Supreme Leader’s Comments on “Freedom” in Iran Ring Hollow For Victims of Rights Abuses
A former public defender that worked in Iran on cases involving human rights violations has spoken out against the Iranian supreme leader’s claim that citizens are free to criticize state policies.
“There is no freedom of expression or freedom after expression in Iran,” Mehrangiz Kar told the Center for Human Rights in Iran (CHRI) on March 26, 2018. “Mr. Khamenei is being deceptive and using the same tricks used by the judiciary to persecute people.”
“His target audience is the masses, not a great majority of people who are very much familiar with what goes on in the judicial system,” added the human rights defender.
Kar’s husband, writer and intellectual Siamak Pourzand, committed suicide in 2011 ten years after he was detained and tortured in Iran. Kar settled in the US in 2001.
“The truth is that when the judicial branch wants to make a case against someone who has said or written something against the country’s official policies or crossed some red line, it will charge him with acting against national security, propaganda against the state, insulting the sacred, spreading falsehoods, or disturbing public opinion.”
Citizens targeted by security forces in Iran are charged with national security crimes, which enable the judiciary to deprive the defendant of the due process rights afforded to Iranian citizens by the Constitution.
Activities that can result in national security charges in Iran include peacefully advocating for human rights, criticizing state policies and removing your headscarf in public if you are a woman.
Ignoring documented cases of Iranians being imprisoned simply for criticizing state policies, Supreme Leader Ayatollah Ali Khamenei recently claimed citizens are free to express their opinions without repercussions.
“Today, no one in the Islamic Republic is pursued or pressured for holding thoughts and views against the state…” said Khamenei on March 21 during a speech in the city of Mashhad. “But freedom in the Islamic Republic, as in other places in the world, has a framework.”
Khamenei’s declaration excluded the fact that peaceful Iranian opposition leaders Mehdi Karroubi, Mir-Hossein Mousavi and Zahra Rahnavard have been held under house arrest in total isolation for more than seven years, since February 2011, without trial.
At the beginning of 2018, thousands of citizens were also arrested in Iran for protesting against economic and political state policies.
Dozens of political and civil rights advocates are meanwhile serving long prison sentences for their peaceful activism.
And in 1988, 11 years after Iran’s revolution, thousands of people were executed in the matter of months without trial for allegedly holding anti-state views.
But according to the supreme leader, those who point out these facts are “unfair” and abusing freedom in Iran.

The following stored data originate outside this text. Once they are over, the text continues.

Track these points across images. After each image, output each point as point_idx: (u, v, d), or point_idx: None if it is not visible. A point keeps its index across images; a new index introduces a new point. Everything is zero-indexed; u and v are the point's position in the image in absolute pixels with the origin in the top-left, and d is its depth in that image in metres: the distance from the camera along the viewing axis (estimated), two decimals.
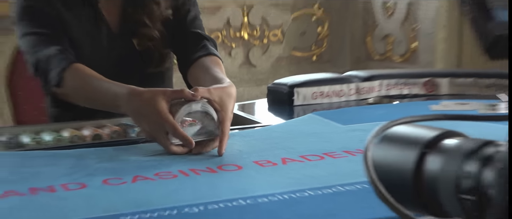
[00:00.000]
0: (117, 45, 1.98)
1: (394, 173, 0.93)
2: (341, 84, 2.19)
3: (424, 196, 0.90)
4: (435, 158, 0.89)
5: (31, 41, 1.88)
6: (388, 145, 0.95)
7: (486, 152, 0.85)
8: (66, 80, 1.78)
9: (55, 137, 1.71)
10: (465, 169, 0.85)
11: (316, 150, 1.59)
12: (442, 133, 0.92)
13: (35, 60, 1.84)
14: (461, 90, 2.26)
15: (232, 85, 1.66)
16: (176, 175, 1.41)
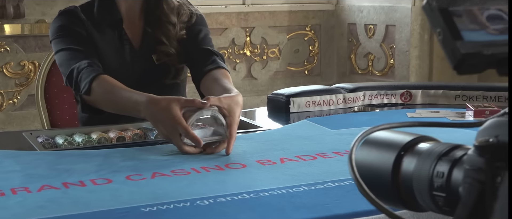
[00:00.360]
0: (139, 60, 1.97)
1: (375, 173, 0.91)
2: (331, 95, 2.17)
3: (402, 193, 0.89)
4: (411, 160, 0.87)
5: (65, 56, 1.87)
6: (370, 148, 0.93)
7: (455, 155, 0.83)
8: (94, 89, 1.77)
9: (85, 138, 1.69)
10: (437, 170, 0.84)
11: (309, 151, 1.57)
12: (417, 138, 0.90)
13: (68, 72, 1.83)
14: (433, 100, 2.24)
15: (239, 95, 1.65)
16: (189, 172, 1.40)
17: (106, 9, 1.95)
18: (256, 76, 5.19)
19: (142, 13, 1.98)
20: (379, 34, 5.08)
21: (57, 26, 1.92)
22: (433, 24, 0.81)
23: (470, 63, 0.79)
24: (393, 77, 5.02)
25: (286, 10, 5.22)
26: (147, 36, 1.97)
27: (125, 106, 1.71)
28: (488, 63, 0.80)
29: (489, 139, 0.77)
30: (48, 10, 4.19)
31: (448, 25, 0.79)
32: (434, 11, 0.80)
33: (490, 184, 0.76)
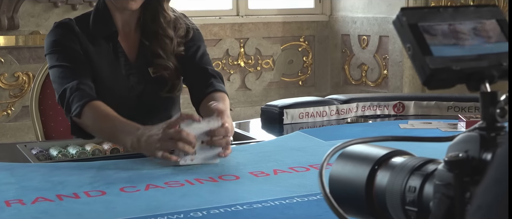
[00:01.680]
0: (134, 73, 1.97)
1: (350, 186, 0.92)
2: (324, 106, 2.18)
3: (375, 207, 0.89)
4: (385, 174, 0.88)
5: (58, 73, 1.86)
6: (345, 162, 0.94)
7: (427, 169, 0.84)
8: (85, 114, 1.76)
9: (79, 150, 1.70)
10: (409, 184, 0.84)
11: (302, 162, 1.58)
12: (391, 152, 0.90)
13: (61, 91, 1.82)
14: (426, 111, 2.25)
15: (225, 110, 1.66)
16: (183, 184, 1.40)
17: (102, 22, 1.95)
18: (250, 87, 5.20)
19: (138, 26, 1.98)
20: (373, 45, 5.10)
21: (51, 40, 1.92)
22: (403, 39, 0.81)
23: (439, 78, 0.79)
24: (387, 88, 5.03)
25: (280, 21, 5.24)
26: (143, 49, 1.97)
27: (111, 138, 1.73)
28: (458, 79, 0.80)
29: (458, 154, 0.78)
30: (43, 22, 4.20)
31: (418, 40, 0.80)
32: (404, 27, 0.81)
33: (459, 199, 0.76)
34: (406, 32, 0.80)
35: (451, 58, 0.79)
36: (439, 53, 0.79)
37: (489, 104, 0.79)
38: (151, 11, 1.94)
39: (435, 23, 0.82)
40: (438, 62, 0.78)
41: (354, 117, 2.20)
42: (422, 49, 0.79)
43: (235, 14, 5.11)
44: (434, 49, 0.79)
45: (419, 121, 2.09)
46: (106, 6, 1.95)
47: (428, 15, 0.82)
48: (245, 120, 2.38)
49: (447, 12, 0.83)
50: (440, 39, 0.81)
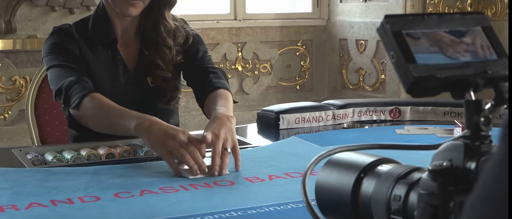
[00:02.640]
0: (133, 81, 1.96)
1: (336, 194, 0.91)
2: (320, 111, 2.18)
3: (361, 215, 0.88)
4: (370, 182, 0.87)
5: (56, 72, 1.86)
6: (332, 169, 0.93)
7: (412, 177, 0.83)
8: (85, 104, 1.75)
9: (74, 155, 1.69)
10: (394, 193, 0.83)
11: (297, 168, 1.58)
12: (378, 160, 0.90)
13: (58, 87, 1.82)
14: (422, 116, 2.25)
15: (222, 115, 1.65)
16: (178, 189, 1.40)
17: (101, 28, 1.94)
18: (248, 91, 5.20)
19: (138, 34, 1.97)
20: (370, 50, 5.10)
21: (50, 43, 1.91)
22: (387, 47, 0.80)
23: (423, 86, 0.78)
24: (384, 92, 5.04)
25: (278, 26, 5.24)
26: (142, 58, 1.96)
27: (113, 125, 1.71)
28: (442, 87, 0.79)
29: (443, 162, 0.77)
30: (40, 26, 4.20)
31: (401, 48, 0.79)
32: (388, 34, 0.80)
33: (443, 208, 0.76)
34: (389, 39, 0.80)
35: (435, 66, 0.78)
36: (423, 61, 0.78)
37: (474, 113, 0.78)
38: (152, 19, 1.93)
39: (420, 31, 0.81)
40: (422, 70, 0.77)
41: (350, 122, 2.20)
42: (405, 57, 0.78)
43: (233, 19, 5.11)
44: (418, 57, 0.78)
45: (415, 126, 2.08)
46: (105, 12, 1.94)
47: (413, 23, 0.81)
48: (242, 125, 2.38)
49: (432, 20, 0.82)
50: (424, 46, 0.80)
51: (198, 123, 4.66)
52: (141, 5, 1.87)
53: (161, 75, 1.94)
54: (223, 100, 1.80)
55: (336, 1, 5.33)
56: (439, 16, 0.83)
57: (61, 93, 1.80)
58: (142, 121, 1.60)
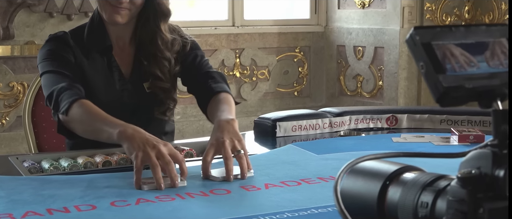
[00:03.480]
0: (128, 88, 1.96)
1: (361, 201, 0.93)
2: (317, 119, 2.18)
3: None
4: (396, 189, 0.89)
5: (49, 77, 1.87)
6: (356, 177, 0.95)
7: (439, 185, 0.85)
8: (73, 110, 1.75)
9: (70, 163, 1.69)
10: (421, 199, 0.85)
11: (294, 176, 1.58)
12: (402, 167, 0.92)
13: (49, 92, 1.82)
14: (419, 124, 2.26)
15: (223, 121, 1.67)
16: (174, 198, 1.40)
17: (96, 35, 1.95)
18: (246, 97, 5.20)
19: (133, 41, 1.98)
20: (368, 56, 5.11)
21: (45, 50, 1.92)
22: (416, 58, 0.83)
23: (452, 96, 0.80)
24: (382, 99, 5.04)
25: (276, 32, 5.25)
26: (138, 64, 1.96)
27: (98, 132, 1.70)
28: (470, 96, 0.82)
29: (471, 170, 0.79)
30: (38, 32, 4.20)
31: (431, 59, 0.81)
32: (417, 45, 0.82)
33: (472, 215, 0.77)
34: (419, 50, 0.82)
35: (463, 76, 0.81)
36: (452, 72, 0.81)
37: (501, 122, 0.80)
38: (149, 32, 1.93)
39: (448, 42, 0.83)
40: (451, 80, 0.80)
41: (347, 130, 2.20)
42: (435, 67, 0.81)
43: (230, 25, 5.11)
44: (446, 67, 0.81)
45: (412, 134, 2.09)
46: (100, 19, 1.95)
47: (441, 34, 0.84)
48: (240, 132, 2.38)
49: (459, 31, 0.85)
50: (452, 57, 0.82)
51: (196, 129, 4.66)
52: (127, 13, 1.88)
53: (160, 86, 1.95)
54: (225, 104, 1.81)
55: (334, 8, 5.34)
56: (466, 28, 0.86)
57: (52, 98, 1.81)
58: (126, 128, 1.60)
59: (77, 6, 4.24)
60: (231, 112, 1.77)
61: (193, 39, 2.05)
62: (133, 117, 1.91)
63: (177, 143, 1.93)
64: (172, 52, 1.96)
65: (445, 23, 4.93)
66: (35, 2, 4.14)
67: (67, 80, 1.83)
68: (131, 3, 1.87)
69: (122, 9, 1.86)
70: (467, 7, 4.98)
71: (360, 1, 5.11)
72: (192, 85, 1.99)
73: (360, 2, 5.11)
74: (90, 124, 1.74)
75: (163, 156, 1.50)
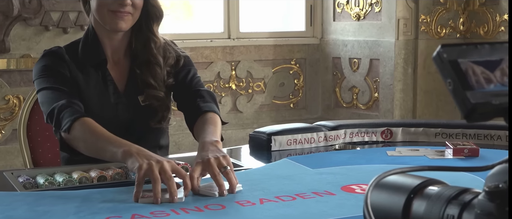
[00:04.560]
0: (123, 101, 1.97)
1: (386, 215, 0.94)
2: (312, 133, 2.18)
3: None
4: (421, 202, 0.91)
5: (47, 94, 1.87)
6: (380, 191, 0.96)
7: (464, 198, 0.87)
8: (75, 128, 1.76)
9: (66, 178, 1.69)
10: (447, 213, 0.87)
11: (289, 191, 1.58)
12: (426, 181, 0.94)
13: (50, 110, 1.83)
14: (413, 138, 2.26)
15: (207, 142, 1.70)
16: (169, 214, 1.40)
17: (91, 50, 1.95)
18: (242, 109, 5.21)
19: (128, 53, 1.98)
20: (364, 68, 5.12)
21: (41, 66, 1.92)
22: (444, 75, 0.85)
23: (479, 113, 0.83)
24: (378, 111, 5.05)
25: (271, 44, 5.26)
26: (133, 77, 1.97)
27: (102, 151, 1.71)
28: (497, 112, 0.84)
29: (499, 184, 0.81)
30: (34, 45, 4.20)
31: (458, 76, 0.84)
32: (444, 63, 0.85)
33: None
34: (446, 68, 0.85)
35: (490, 92, 0.83)
36: (478, 88, 0.83)
37: None
38: (142, 37, 1.95)
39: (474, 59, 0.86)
40: (479, 97, 0.82)
41: (342, 143, 2.21)
42: (462, 84, 0.83)
43: (226, 37, 5.12)
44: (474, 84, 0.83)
45: (406, 148, 2.09)
46: (95, 34, 1.95)
47: (467, 52, 0.86)
48: (236, 146, 2.39)
49: (484, 49, 0.87)
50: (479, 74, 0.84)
51: (192, 142, 4.64)
52: (130, 18, 1.89)
53: (154, 95, 1.95)
54: (211, 125, 1.82)
55: (329, 20, 5.36)
56: (490, 45, 0.89)
57: (53, 116, 1.81)
58: (130, 148, 1.61)
59: (72, 20, 4.24)
60: (216, 133, 1.79)
61: (187, 54, 2.06)
62: (128, 130, 1.91)
63: (172, 157, 1.93)
64: (166, 63, 1.97)
65: (440, 35, 4.95)
66: (31, 16, 4.14)
67: (66, 97, 1.84)
68: (133, 7, 1.88)
69: (125, 14, 1.87)
70: (462, 19, 5.00)
71: (355, 14, 5.13)
72: (181, 102, 2.00)
73: (355, 14, 5.12)
74: (93, 143, 1.74)
75: (165, 171, 1.51)
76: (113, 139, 1.70)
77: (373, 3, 5.01)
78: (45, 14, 4.18)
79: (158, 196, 1.47)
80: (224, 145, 1.80)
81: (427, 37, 4.93)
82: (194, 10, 5.41)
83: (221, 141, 1.78)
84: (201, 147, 1.70)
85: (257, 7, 5.44)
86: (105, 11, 1.89)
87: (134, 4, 1.89)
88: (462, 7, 5.00)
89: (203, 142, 1.72)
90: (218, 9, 5.14)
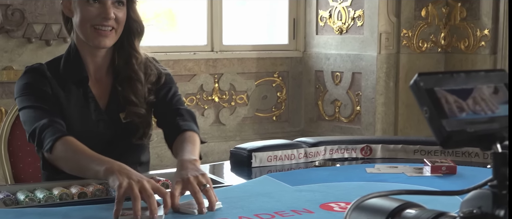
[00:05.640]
0: (105, 118, 1.97)
1: None
2: (292, 149, 2.20)
3: None
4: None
5: (29, 113, 1.87)
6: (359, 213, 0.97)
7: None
8: (57, 148, 1.77)
9: (46, 194, 1.69)
10: None
11: (268, 209, 1.59)
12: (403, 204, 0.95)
13: (32, 129, 1.83)
14: (393, 154, 2.29)
15: (185, 161, 1.72)
16: None
17: (72, 67, 1.96)
18: (224, 122, 5.22)
19: (110, 71, 1.99)
20: (346, 81, 5.16)
21: (22, 84, 1.92)
22: (420, 103, 0.87)
23: (455, 140, 0.85)
24: (360, 124, 5.08)
25: (254, 57, 5.28)
26: (115, 94, 1.98)
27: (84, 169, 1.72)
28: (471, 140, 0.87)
29: (473, 210, 0.83)
30: (16, 57, 4.19)
31: (434, 104, 0.86)
32: (421, 91, 0.87)
33: None
34: (423, 96, 0.87)
35: (465, 120, 0.86)
36: (454, 117, 0.85)
37: (501, 164, 0.84)
38: (124, 53, 1.96)
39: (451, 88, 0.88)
40: (454, 125, 0.85)
41: (322, 160, 2.23)
42: (438, 112, 0.85)
43: (209, 50, 5.14)
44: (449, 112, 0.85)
45: (386, 165, 2.11)
46: (77, 50, 1.96)
47: (443, 80, 0.88)
48: (217, 162, 2.40)
49: (460, 77, 0.89)
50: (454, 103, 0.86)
51: None
52: (113, 34, 1.90)
53: (135, 111, 1.96)
54: (190, 144, 1.84)
55: (312, 33, 5.40)
56: (466, 74, 0.91)
57: (35, 136, 1.82)
58: (112, 165, 1.63)
59: (55, 32, 4.24)
60: (195, 152, 1.81)
61: (168, 72, 2.07)
62: (109, 147, 1.92)
63: (153, 173, 1.94)
64: (147, 80, 1.98)
65: (422, 50, 5.00)
66: (14, 28, 4.14)
67: (48, 115, 1.84)
68: (116, 21, 1.89)
69: (109, 31, 1.88)
70: (443, 33, 5.05)
71: (338, 27, 5.16)
72: (161, 120, 2.02)
73: (338, 28, 5.16)
74: (75, 162, 1.75)
75: (145, 190, 1.53)
76: (95, 157, 1.71)
77: (355, 17, 5.05)
78: (28, 26, 4.18)
79: (138, 213, 1.48)
80: (207, 158, 1.83)
81: (409, 51, 4.97)
82: (178, 20, 5.43)
83: (200, 159, 1.80)
84: (179, 165, 1.71)
85: (240, 20, 5.47)
86: (88, 27, 1.89)
87: (117, 18, 1.90)
88: (443, 22, 5.05)
89: (182, 160, 1.74)
90: (201, 22, 5.16)
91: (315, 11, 5.34)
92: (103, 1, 1.88)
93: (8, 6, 4.13)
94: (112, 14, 1.88)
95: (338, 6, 5.16)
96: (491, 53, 4.77)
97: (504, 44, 4.67)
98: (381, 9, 4.87)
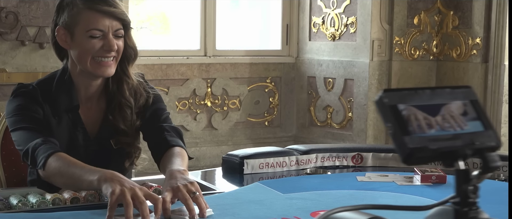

“Some unfair people abuse freedom and say there’s no freedom in the country and then foreigners disseminate their statements in their propaganda,” said Khamenei. “Yet there is freedom of thought, freedom of expression and freedom of choice in the country.”
During an earlier speech, Khamenei tried to pin the recent protests on President Hassan Rouhani, implying that the centrist cleric could do more to alleviate problems regarding economic and social justice problems in Iran.
“We are lagging behind in the area of justice, there’s no doubt about that,” said Khamenei on February 19. “We ourselves admit and accept this.”
He continued: “We must apologize to Almighty God and the dear people. We have problems in the area of justice and hopefully, with the efforts of our capable and faithful men and women, we will progress in this area as well.”
Khamenei’s analysis of Iran’s economic problems failed to include the fact that labor rights activism in the country is seen as a national security offense; independent labor unions are not allowed to function, strikers are often fired and risk arrest and labor leaders are consistently prosecuted under catchall national security charges and sentenced to long prison terms.